Tableau was one of the early self-service BI vendors, and has really made it’s impact by allowing any end user to not only access data, but to interact with it, ask their own questions, and build their own vizzes. The idea is to actually empower users to get what they want out of data, rather than what you prescribe.

That said, having sold Tableau for 4.5 years, I’ve come to realize that no matter how great self-service BI is, there are certain pieces of “Traditional BI” that people can’t let go of, no matter how value-less they seem. After hearing the same request enough times, sometimes you just have to cave to tradition and allow the Cognos users their one feature request.

“The less there is to justify a tradition…the harder it is to get rid of it” — Mark Twain

Luckily, the 19.3 release of Tableau came with two features which make this incredibly easy. The ability to use Python in your Prep flows makes it really easy for anyone who can write Python to distribute CSVs. A 20-line Python script could distribute the relevant data to the users you want, but not everyone can write Python. The reusable steps option in Prep Builder 19.3 makes it easy to socialize this content, providing an easy skeleton for any user to use your Python flow.

The last piece of the puzzle is choosing the end users who should receive the report. By building a consistent table which can be incorporated into your flow, you can centralize this piece as well. I’ll walk through the steps below.

One column has a list of Groups you’d like to send the email to, one column has the name of the Site those Groups exist on, and one column has the File Name that the CSV should be distributed with.
  • Build a Distribution Table. This can be in a database or a simple CSV document, and should have the below structure.
  • Create a Tableau Prep flow. This can be as simple as a single file that you want to send as a CSV or it could be a 100-step Prep flow coming from 20 datasources.
  • Filter your Distribution Table so it returns only one row: the desired groups for distribution.
  • Join your Flow Result to your Distribution Table. There’s no matching columns here, so you’ll need to join on 1=1. This will perform a cross join, adding the Group Names to every row of your Prep Flow.
  • Add a Script step (more details below).
  • Add an output, publish your Flow, and schedule it to refresh on the schedule of your choosing!

Once you’ve followed the above steps, Tableau will, at the appropriate interval that you’ve chosen, run your entire ETL flow, send a CSV to all of the appropriate users, and publish the .hyper file to Tableau Server. You can even make this resuable by publishing up all of the “scheduling” steps to your Tableau Server so other people can reuse it.
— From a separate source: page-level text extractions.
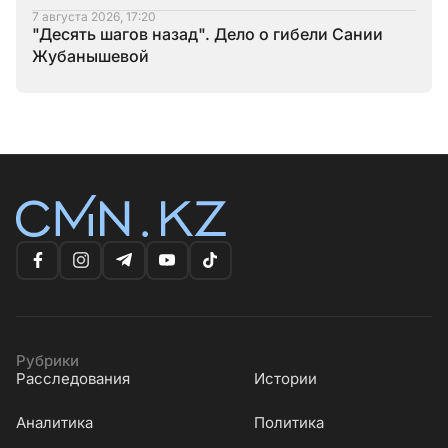
7 августа 2026, 17:20
"Десять шагов назад". Дело о гибели Сании
Жубанышевой
Рубрики
Расследования
Истории
Аналитика
Политика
Publish the entire flow except the data input step. This makes it a reusable distribution tool for other to download and plug into their own flows!
Right-click and insert the published steps into any flow you’re working on.
Drag the output of your existing flow as the input to your inserted flow. Change the filters on your Distribution Table to the desired schedule and simply publish your new flow. It’ll send to the chosen groups on the schedule of your choosing.

So what’s the magic of the Python script? It does a couple things in this case, and all of the code is available here. It does a couple of things.
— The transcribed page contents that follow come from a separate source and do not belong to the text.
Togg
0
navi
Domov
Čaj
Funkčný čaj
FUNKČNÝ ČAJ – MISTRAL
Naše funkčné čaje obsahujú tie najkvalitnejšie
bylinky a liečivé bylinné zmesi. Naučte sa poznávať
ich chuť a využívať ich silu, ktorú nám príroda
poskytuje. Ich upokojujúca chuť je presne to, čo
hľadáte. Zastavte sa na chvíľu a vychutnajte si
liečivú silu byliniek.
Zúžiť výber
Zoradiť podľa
  1. Logs in to Tableau Server.
  2. Gets the list of all users on the Site.
  3. Finds which users are in the specified Groups.
  4. Compiles a list of those addresses.
  5. Sends an email to all of those people!
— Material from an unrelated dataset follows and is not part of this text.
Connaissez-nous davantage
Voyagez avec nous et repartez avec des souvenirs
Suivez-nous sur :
I’ve broken it out into two functions.

  • emailer()
  • GroupMailer()

The emailer() function is pretty simple. It takes two arguments: a list of emails and a dataframe. Tableau Prep’s Python integration requires that you create a function which takes in a dataframe and returns a dataframe. In this case, we’re just taking in the data that you’d like to distribute. We do no modifications at all to it, just send it via email and return it to Tableau Prep.

The GroupMailer function is the more complex one. It leverages a couple calls from Tableau’s REST API to find all of the necessary email addresses and compile them into a list, which is then used in the emailer() function. You could, of course, create your own list of email addresses and pass that in instead.

To facilitate that, I built a separate function called PersonMailer(). It functions almost exactly like the GroupMailer() function, but allows you to pass in comma-separated email addresses instead of relying on Tableau to generate them. The downside of this is that it’s harder to scale (reports often go to thousands of users), but the upside is that these users don’t need to be licensed on Tableau Server! We’re simply using Python to send the emails out, so if you need to send it to unlicensed users, distribution lists, or dummy email addresses, this function should work perfectly for you.